India tour of England: Ian Bell, Jos Buttler join Gary Ballance party

England pile on the misery, declare on 569/7; Dhoni tries unusual tactics with little to show for it.

By: Press Trust of India Written by Sandeep Dwivedi | Southampton | Updated: July 29, 2014 1:31:30 am
 Bell hit 19 fours and three sixes in his innings of 167, his first century since August last year. (Source: AP) Bell hit 19 fours and three sixes in his innings of 167, his first century since August last year. (Source: AP)

If Lord’s resembles a museum, Rose Bowl looks more like a mall. Billboards and brands peep from each corner of this Test venue that has a food court and play zones. This child-friendly sporting venue has a giant wrought iron cage where children stroke sponge balls with their plastic bats as their parents watch the game peacefully. These games played by pre-teen cricketers have lusty hits, dropped catches, fielders casually strewn around and bowlers rolling their arm in no particular order.

On Day Two, during the English innings, the game on the central square didn’t seem very different from the kiddy Test going on beyond the boundary line. Indian captain MS Dhoni added some freaky bowling changes to his usual fancy field placements as England batsmen benefitted from lapses by tired Indian fielders.

Ian Bell (167), Gary Ballance (156) and Jos Butler (85) didn’t waste the opportunity to score the easiest Test runs of their career in very quick time to help England declare at 567/7 and give India the unenvious task of batting for 14 overs in murky conditions after two draining days on the field.

Opener Shikhar Dhawan didn’t survive. The strain of being in the slips, crouched for close to 163.4 overs waiting for the edge, and even dropping one, reflected in him nicking a James Anderson ‘round the wicket’ ball. Ironically, unlike him, Alastair Cook didn’t floor the ball. India, at close, were 25/1, Cheteshwar Pujara and Murali Vijay weathering the storm kicked up by a very charged Anderson.
one sided action

The intense action of the final hour was refreshingly different from the one-sided contest that was witnessed all through the day. It was a bizarre day on the field when India’s all three pacers went for 100 plus runs, while left-arm spinner Ravidra Jadeja was the most expensive at 153. The least bowled bowler, Rohit Sharma, was the most economical. Behind the stumps, Monday proved to be a non-working day. Dhoni missed a stumping while Dhawan and Ajinkya Rahane joined Jadeja in the butter-fingers club.

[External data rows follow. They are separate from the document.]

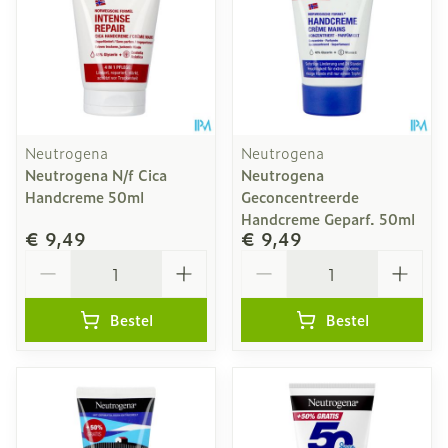
Neutrogena
Neutrogena
Neutrogena N/f Cica
Neutrogena
Handcreme 50ml
Geconcentreerde
Handcreme Geparf. 50ml
€ 9,49
€ 9,49
Aantal
Aantal
Bestel
Bestel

Amid this chaos, Dhoni came up with some confusion of his own. In the past, Dhoni has been blamed for having a ‘Test freeze’ when things are not working for him on the field. After the Lord’s win, Dhoni seems to be buzzing with unconventional ideas during an impasse. The jury is still out which of the two was better, since the result haven’t been different.

After standing five yards behind the stumps to left-arm spinner Jadeja, he once again forced the thinkers of the game to get into another huddle. Dhoni, the captain, gave the world a new way to shuffle the bowlers. He juggled with his three pacers by giving them one-over spells and two overs break. This would mean that batsmen would face the same bowler from a different end in a space of four overs. This was followed by a slight variation of his original idea.

Here, he would constantly change his pacers while bowling Jadeja from one end. While the experts around the ground shook their heads in disbelief, Bhuvneshwar Kumar, during his merry-go-round, took two of wickets – Joe Root and Moeen Ali – in the process giving Dhoni a couple of comeback lines in the ‘art of eccentric captaincy’ debates.

Long drought

While all this was on, Bell got the opportunity to score his first ton since August last year. Adding 142 with Ballance, he exploited the dead track and the tired Indian unit. The wicketless first session set the tone of the day. Bell dealt two vital blows as he attacked Dhoni’s two most reliable bowlers – Kumar and Jadeja. He drove Kumar and lofted Jadeja. Before tea, Bell hit a couple of sixes and fours in the spinner’s over and England had their foot firmly pressed on the pedal.

Debutant Butler couldn’t have asked for an easier start to his Test career. By the time he walked to the field, the Indians had given up. He would hit nine fours and three sixes in his 83-ball 85. Dhoni, who had dumped his fancy ideas long back, now seemed to be waiting for Cook to make the next move. Actually, every eye in the stadium was on the England dressing room balcony, where Cook sat. After

Butler’s dismissal, the declaration came.

After the ‘cage cricket’ like Test, the final hour brought to mind the other ‘play area’ prop – the rock climbing wall. Pujara and Vijay playing, missing, edging looked like kids tied with ropes and powdered hands, trying hard to balance on the foot holds.